CS585/DS503: Big Data Management

CS585/DS503: Big Data Management

Syllabus. Readings.
Grading.
Projects.
Topics + Schedule. Additional Resources.


Course Site

         http://web.cs.wpi.edu/~cs585/s19

Class Meetings

         Semester: Spring 2019
         Room: Fuller Labs 320 (NEW)
         Date/Time: Mondays at 6:00pm - 8:50pm.
     

Professor:
          Prof. E. Rundensteiner
         Location: FULLER LABS 135
         Email address: rundenst (at) wpi.edu  
         Office Hours:: Mon right after class (See CANVAS)   
         Contacting Me:  If you email me, do make sure to use "CS585" in the subject line.
         I will NOT be able to respond to your inquiry otherwise.


Graduate Assistants:
        TA and Office Hours: See CANVAS.    
         Office Hour Location: Data Science Innovation Lab (AK013) in Atwater Kent (basement level).

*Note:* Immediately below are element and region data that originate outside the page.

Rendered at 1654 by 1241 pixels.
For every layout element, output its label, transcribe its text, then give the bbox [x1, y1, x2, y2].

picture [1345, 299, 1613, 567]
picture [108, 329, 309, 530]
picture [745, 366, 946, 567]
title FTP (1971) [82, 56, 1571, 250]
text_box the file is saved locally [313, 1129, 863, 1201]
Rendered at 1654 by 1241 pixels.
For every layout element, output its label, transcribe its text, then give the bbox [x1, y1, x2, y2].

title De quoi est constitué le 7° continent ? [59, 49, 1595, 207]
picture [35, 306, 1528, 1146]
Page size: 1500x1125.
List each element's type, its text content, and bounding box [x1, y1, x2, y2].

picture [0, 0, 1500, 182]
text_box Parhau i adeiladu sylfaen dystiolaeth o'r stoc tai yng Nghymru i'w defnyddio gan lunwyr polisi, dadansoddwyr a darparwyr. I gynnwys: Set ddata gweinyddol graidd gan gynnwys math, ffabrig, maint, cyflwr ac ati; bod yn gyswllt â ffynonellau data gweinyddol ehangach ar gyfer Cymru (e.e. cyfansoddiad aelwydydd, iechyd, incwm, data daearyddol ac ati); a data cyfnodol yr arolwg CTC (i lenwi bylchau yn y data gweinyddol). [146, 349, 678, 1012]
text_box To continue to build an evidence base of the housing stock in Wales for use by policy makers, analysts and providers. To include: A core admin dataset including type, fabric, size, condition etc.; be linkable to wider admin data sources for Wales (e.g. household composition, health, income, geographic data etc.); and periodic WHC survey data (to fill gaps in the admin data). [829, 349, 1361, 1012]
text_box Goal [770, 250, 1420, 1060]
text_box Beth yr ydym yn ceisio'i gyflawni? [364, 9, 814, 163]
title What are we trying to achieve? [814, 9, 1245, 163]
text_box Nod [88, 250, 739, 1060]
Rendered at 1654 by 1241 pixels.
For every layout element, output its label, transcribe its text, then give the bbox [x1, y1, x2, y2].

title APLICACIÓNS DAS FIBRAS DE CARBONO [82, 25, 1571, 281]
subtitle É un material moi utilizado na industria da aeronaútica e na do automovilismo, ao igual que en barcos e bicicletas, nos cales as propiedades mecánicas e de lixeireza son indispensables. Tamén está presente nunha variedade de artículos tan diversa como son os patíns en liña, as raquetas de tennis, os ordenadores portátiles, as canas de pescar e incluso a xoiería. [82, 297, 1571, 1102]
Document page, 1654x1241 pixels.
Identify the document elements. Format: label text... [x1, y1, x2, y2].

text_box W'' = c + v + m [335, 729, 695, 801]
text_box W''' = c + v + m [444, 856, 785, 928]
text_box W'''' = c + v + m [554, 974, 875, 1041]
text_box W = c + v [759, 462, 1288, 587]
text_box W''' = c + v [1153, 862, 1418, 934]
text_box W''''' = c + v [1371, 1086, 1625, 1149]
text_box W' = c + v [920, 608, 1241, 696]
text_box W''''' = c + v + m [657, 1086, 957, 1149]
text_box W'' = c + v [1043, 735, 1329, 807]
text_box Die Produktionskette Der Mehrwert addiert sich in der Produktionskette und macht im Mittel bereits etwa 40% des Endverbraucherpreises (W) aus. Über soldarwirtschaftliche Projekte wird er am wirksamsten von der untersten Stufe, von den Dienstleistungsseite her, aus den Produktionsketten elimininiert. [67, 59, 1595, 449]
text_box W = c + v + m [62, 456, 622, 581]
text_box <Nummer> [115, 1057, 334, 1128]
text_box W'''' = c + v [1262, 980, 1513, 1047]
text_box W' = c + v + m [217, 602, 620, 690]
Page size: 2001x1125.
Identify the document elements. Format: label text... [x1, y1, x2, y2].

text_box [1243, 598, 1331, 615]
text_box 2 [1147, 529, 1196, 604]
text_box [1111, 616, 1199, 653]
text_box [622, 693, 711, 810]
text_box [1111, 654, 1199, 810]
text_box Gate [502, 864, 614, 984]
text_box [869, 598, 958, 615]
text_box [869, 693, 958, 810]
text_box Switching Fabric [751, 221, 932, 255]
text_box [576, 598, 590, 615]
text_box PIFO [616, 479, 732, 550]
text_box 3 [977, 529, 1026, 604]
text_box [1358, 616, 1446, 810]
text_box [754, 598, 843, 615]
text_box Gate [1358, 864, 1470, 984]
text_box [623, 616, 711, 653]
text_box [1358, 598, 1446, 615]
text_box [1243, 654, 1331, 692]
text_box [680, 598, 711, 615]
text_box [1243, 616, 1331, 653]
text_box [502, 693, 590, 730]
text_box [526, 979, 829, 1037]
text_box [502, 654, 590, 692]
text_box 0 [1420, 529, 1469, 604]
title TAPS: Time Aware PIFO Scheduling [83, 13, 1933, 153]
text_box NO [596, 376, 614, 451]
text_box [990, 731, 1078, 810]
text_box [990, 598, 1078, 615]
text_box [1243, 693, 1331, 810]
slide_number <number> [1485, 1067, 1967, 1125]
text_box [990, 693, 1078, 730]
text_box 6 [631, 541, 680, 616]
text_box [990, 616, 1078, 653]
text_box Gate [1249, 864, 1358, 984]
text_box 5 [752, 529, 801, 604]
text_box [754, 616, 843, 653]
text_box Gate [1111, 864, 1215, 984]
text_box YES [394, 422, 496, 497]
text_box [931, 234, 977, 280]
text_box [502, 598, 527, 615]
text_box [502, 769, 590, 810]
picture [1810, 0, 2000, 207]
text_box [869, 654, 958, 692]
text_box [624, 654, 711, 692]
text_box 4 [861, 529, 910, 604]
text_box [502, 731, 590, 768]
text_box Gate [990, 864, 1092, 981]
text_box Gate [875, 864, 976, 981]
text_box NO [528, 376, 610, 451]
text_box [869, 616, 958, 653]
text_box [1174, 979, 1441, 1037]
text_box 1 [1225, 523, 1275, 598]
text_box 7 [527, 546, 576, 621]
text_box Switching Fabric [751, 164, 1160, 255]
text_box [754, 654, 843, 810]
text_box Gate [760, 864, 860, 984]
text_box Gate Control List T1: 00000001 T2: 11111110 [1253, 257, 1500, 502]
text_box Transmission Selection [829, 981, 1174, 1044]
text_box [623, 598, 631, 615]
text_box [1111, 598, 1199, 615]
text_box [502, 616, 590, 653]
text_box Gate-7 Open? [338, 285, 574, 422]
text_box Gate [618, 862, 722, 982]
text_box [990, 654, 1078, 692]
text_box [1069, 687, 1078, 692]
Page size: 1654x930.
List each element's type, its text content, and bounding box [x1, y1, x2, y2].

Course Overview (Catalog Info)
Emerging applications from science, engineering, business to leasure generate and collect data at unprecedented speed, scale, and complexity that need to be managed and analyzed efficiently. This course is designed to introduce students to the emerging techniques and infrastructures developed for big data management. It is for students interested in understanding the ins and outs of big database systems, those interested in getting a solid foundation in the general area of data-intensive processing, those dealing with large-scale data management and analysis in the broader sense, or are interested in database and information systems research and in conducting an MS thesis or a dissertation in a data related topic. Topics covered include but are not limited to distributed database systems, MapReduce infrastructure, Spark, HBase, NoSQL Databases, and cloud-based computing. Query processing, optimization, access methods, storage layouts, and scalable analytics techniques developed on these infrastructures may be covered. Students are expected to engage in hands-on projects using one or more of these technologies.


Course Objectives
Objectives of this course include:
   1-  Learn about state-of-art techniques in data management systems that you can apply to your future research and practical work.
   2-  Practice how to read, review and present technical papers known to be an essential skill for professionals.
   3-  Work on hands-on projects with different big data infrastructures.


Coursework
The course is organized as series of seminars presented by the instructor and students. The instructor will present lectures covering the state-of-art techniques in various topics. Students, typically in teams, will also present papers on a relevant big data topics. Students, again in teams, will work on several course projects. A project typically involves implementing some of the techniques covered in class, modifying and extending these techniques, or performing a comparative study between alternative techniques. However, projects do not not have to be limited to the covered material. Instead, the student is invited to be creative about exploring new innovative big data technologies. A good project may result in writing a publishable paper.


Prerequisites

Students are expected to have strong background and knowledge of relational database management systems. Prior courses in databases, e.g., CS542, CS4432, or equivalent courses, are strongly recommended. Also students are expected to have strong skills in programming with languages such as Java or C++.

 
WPI E-System
In addition to this website, the course is also available at canvas.wpi.edu. Grades, assignments and lecture-slide decks will be in CANVAS.


Discussion Board
Please use the discussion board at canvas.wpi.edu for course-related discussion and exchange of emails. In addition, in rare cases, the instructor may contact you via email.